After Bankruptcy: What You Need to Know to Rebuild Your Credit
Perhaps you’ve been overwhelmed by debt and you’ve made the tough decision to file for bankruptcy. Now, you’re ready to emerge from your bankruptcy and you’re eager to rebuild your credit. After years of structured payments and limited borrowing power, how do you go about doing that? What do you need to know?
- Bankruptcy lingers: Some types of bankruptcy, like Chapter 7, remain on your credit report for a full decade. However, even if you filed under Chapter 13, which requires partial repayment of your debt, your credit report will reflect your bankruptcy for seven years.
- Credit cards can help: You may worry that credit cards helped to create your debt problems in the first place, but the right kind of credit card (and a careful repayment schedule) can help to re-establish your credit. A secured credit card, that is, one for which you make a cash deposit as collateral securing your repayment, allows you to extend your purchasing power.
- Take out a loan: This measure also might seem counter-intuitive but taking out a small loan (and assiduously paying it on time) can help to show that you’re a good credit risk.
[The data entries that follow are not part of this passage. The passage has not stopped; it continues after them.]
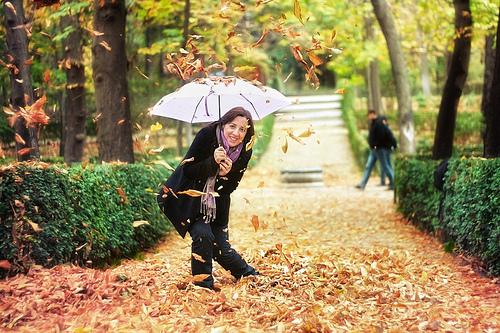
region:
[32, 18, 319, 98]
the leaves are falling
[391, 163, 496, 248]
the bushes are green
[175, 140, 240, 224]
the coat is black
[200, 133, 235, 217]
the scarf is purple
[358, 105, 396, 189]
the people are walking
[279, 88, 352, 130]
the steps are concrete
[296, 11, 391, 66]
the leaves are green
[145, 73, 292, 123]
White umbrella over woman's head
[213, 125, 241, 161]
Purple scarf on woman's neck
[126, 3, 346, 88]
Leaves falling over umbrella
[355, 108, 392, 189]
Man walking across a sidewalk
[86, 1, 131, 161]
Brown trunk of tree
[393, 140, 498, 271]
Green hedge around the path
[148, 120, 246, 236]
Black coat on woman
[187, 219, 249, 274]
Black pants on woman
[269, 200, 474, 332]
Pile of leaves on a path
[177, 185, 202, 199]
Orange leaf in front of woman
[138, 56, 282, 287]
a woman holding an umbrella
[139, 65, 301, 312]
a woman wearing ablack buisness jacket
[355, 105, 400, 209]
a man walking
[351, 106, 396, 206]
a man wearing a hat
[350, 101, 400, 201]
a man wearing jeans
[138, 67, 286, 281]
a woman wearing a purple scarf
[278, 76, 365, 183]
a wooden walking bridge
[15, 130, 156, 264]
green hedge bushes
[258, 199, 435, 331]
leaves that have fallen to the ground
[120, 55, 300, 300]
a woman with her legs crossed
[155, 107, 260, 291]
woman posing for the photo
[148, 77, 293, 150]
white umbrella with a black handle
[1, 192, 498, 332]
pile of brown dead leaves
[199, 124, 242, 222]
light purple silk scarf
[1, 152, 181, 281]
trimmed row of hedges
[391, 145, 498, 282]
trimmed row of hedges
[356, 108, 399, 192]
people walking in the background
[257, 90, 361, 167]
concrete stairs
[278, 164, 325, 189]
poured concrete fountain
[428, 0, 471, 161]
dark trunk of a tree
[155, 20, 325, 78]
gold leaves blowing in the air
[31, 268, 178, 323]
many leaves on the ground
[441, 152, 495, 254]
well manicured hedges on the side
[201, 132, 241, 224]
purple scarf around woman's neck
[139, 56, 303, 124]
white umbrella with spine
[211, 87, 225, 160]
handle of white umbrella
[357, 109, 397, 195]
people walking on the path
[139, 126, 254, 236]
woman wearing black coat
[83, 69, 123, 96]
small stump in tree trunk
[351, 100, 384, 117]
brown cap on man's head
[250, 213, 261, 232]
brown leaf falling to ground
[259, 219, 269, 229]
brown leaf falling to ground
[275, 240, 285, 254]
brown leaf falling to ground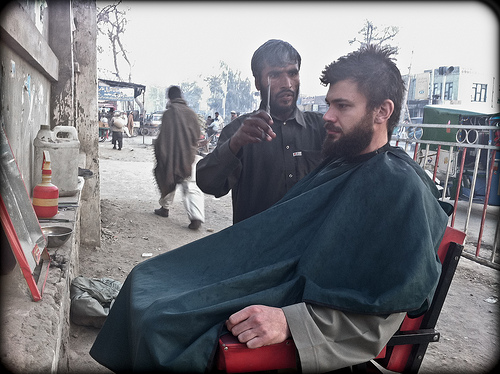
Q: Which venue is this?
A: This is a street.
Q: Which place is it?
A: It is a street.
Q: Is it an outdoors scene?
A: Yes, it is outdoors.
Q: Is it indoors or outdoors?
A: It is outdoors.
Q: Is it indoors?
A: No, it is outdoors.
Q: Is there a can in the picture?
A: Yes, there is a can.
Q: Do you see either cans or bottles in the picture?
A: Yes, there is a can.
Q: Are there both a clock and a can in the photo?
A: No, there is a can but no clocks.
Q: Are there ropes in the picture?
A: No, there are no ropes.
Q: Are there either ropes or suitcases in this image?
A: No, there are no ropes or suitcases.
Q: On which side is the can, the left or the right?
A: The can is on the left of the image.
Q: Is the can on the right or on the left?
A: The can is on the left of the image.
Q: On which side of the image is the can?
A: The can is on the left of the image.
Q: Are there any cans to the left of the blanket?
A: Yes, there is a can to the left of the blanket.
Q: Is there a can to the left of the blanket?
A: Yes, there is a can to the left of the blanket.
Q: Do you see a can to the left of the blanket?
A: Yes, there is a can to the left of the blanket.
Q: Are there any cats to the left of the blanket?
A: No, there is a can to the left of the blanket.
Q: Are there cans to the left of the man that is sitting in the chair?
A: Yes, there is a can to the left of the man.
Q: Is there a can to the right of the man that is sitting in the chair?
A: No, the can is to the left of the man.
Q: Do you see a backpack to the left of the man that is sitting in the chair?
A: No, there is a can to the left of the man.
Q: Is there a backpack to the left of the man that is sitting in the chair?
A: No, there is a can to the left of the man.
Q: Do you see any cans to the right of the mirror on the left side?
A: Yes, there is a can to the right of the mirror.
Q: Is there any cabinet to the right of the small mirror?
A: No, there is a can to the right of the mirror.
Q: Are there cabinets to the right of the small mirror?
A: No, there is a can to the right of the mirror.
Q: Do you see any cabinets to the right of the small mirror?
A: No, there is a can to the right of the mirror.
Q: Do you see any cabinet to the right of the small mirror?
A: No, there is a can to the right of the mirror.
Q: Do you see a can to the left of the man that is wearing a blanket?
A: Yes, there is a can to the left of the man.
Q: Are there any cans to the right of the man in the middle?
A: No, the can is to the left of the man.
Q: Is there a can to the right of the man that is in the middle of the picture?
A: No, the can is to the left of the man.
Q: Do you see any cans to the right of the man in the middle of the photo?
A: No, the can is to the left of the man.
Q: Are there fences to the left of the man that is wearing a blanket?
A: No, there is a can to the left of the man.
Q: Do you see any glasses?
A: No, there are no glasses.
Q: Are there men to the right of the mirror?
A: Yes, there is a man to the right of the mirror.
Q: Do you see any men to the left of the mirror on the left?
A: No, the man is to the right of the mirror.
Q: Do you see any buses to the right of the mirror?
A: No, there is a man to the right of the mirror.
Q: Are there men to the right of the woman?
A: Yes, there is a man to the right of the woman.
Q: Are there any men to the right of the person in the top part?
A: Yes, there is a man to the right of the woman.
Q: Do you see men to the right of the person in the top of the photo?
A: Yes, there is a man to the right of the woman.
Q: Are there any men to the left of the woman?
A: No, the man is to the right of the woman.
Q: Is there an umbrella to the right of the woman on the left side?
A: No, there is a man to the right of the woman.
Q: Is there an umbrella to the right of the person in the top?
A: No, there is a man to the right of the woman.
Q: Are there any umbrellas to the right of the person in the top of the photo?
A: No, there is a man to the right of the woman.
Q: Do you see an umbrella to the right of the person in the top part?
A: No, there is a man to the right of the woman.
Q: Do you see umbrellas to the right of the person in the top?
A: No, there is a man to the right of the woman.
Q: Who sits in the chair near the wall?
A: The man sits in the chair.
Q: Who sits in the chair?
A: The man sits in the chair.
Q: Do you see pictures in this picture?
A: No, there are no pictures.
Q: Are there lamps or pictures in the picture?
A: No, there are no pictures or lamps.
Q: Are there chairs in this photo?
A: Yes, there is a chair.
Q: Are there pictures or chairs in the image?
A: Yes, there is a chair.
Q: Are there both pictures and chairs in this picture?
A: No, there is a chair but no pictures.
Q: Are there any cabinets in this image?
A: No, there are no cabinets.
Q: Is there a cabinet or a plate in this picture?
A: No, there are no cabinets or plates.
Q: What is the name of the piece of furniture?
A: The piece of furniture is a chair.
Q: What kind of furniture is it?
A: The piece of furniture is a chair.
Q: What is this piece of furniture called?
A: This is a chair.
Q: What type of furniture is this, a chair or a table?
A: This is a chair.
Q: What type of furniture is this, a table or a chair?
A: This is a chair.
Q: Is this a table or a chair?
A: This is a chair.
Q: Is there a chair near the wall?
A: Yes, there is a chair near the wall.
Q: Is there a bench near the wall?
A: No, there is a chair near the wall.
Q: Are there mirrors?
A: Yes, there is a mirror.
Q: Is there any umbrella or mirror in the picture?
A: Yes, there is a mirror.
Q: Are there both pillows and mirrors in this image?
A: No, there is a mirror but no pillows.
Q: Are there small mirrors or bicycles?
A: Yes, there is a small mirror.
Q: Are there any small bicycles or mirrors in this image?
A: Yes, there is a small mirror.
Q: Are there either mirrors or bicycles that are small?
A: Yes, the mirror is small.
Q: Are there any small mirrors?
A: Yes, there is a small mirror.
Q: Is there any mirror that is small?
A: Yes, there is a mirror that is small.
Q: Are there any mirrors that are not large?
A: Yes, there is a small mirror.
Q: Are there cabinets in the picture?
A: No, there are no cabinets.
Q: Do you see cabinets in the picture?
A: No, there are no cabinets.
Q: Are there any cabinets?
A: No, there are no cabinets.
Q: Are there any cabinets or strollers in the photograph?
A: No, there are no cabinets or strollers.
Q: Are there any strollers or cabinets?
A: No, there are no cabinets or strollers.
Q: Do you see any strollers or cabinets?
A: No, there are no cabinets or strollers.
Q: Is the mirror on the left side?
A: Yes, the mirror is on the left of the image.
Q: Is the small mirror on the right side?
A: No, the mirror is on the left of the image.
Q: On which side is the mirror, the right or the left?
A: The mirror is on the left of the image.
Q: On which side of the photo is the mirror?
A: The mirror is on the left of the image.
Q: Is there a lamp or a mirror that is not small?
A: No, there is a mirror but it is small.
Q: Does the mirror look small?
A: Yes, the mirror is small.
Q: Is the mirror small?
A: Yes, the mirror is small.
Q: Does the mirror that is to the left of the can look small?
A: Yes, the mirror is small.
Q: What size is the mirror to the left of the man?
A: The mirror is small.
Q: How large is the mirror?
A: The mirror is small.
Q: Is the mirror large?
A: No, the mirror is small.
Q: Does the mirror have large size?
A: No, the mirror is small.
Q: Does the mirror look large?
A: No, the mirror is small.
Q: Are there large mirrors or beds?
A: No, there is a mirror but it is small.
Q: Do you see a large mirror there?
A: No, there is a mirror but it is small.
You may be able to take out such a loan through a credit union or a bank with which you have a dependable history. As long as you don’t overextend yourself by borrowing too much, a loan can improve your credit score and your financial outlook.
- Pay attention to budgets and calendars: The best way to help yourself out of bankruptcy is to establish a budget and stick with it. You should also pay attention to when bills are due and what minimum payments you need to make on credit cards and other debts.
Emerging from bankruptcy can be a daunting process, but a few simple steps can restore your financial health.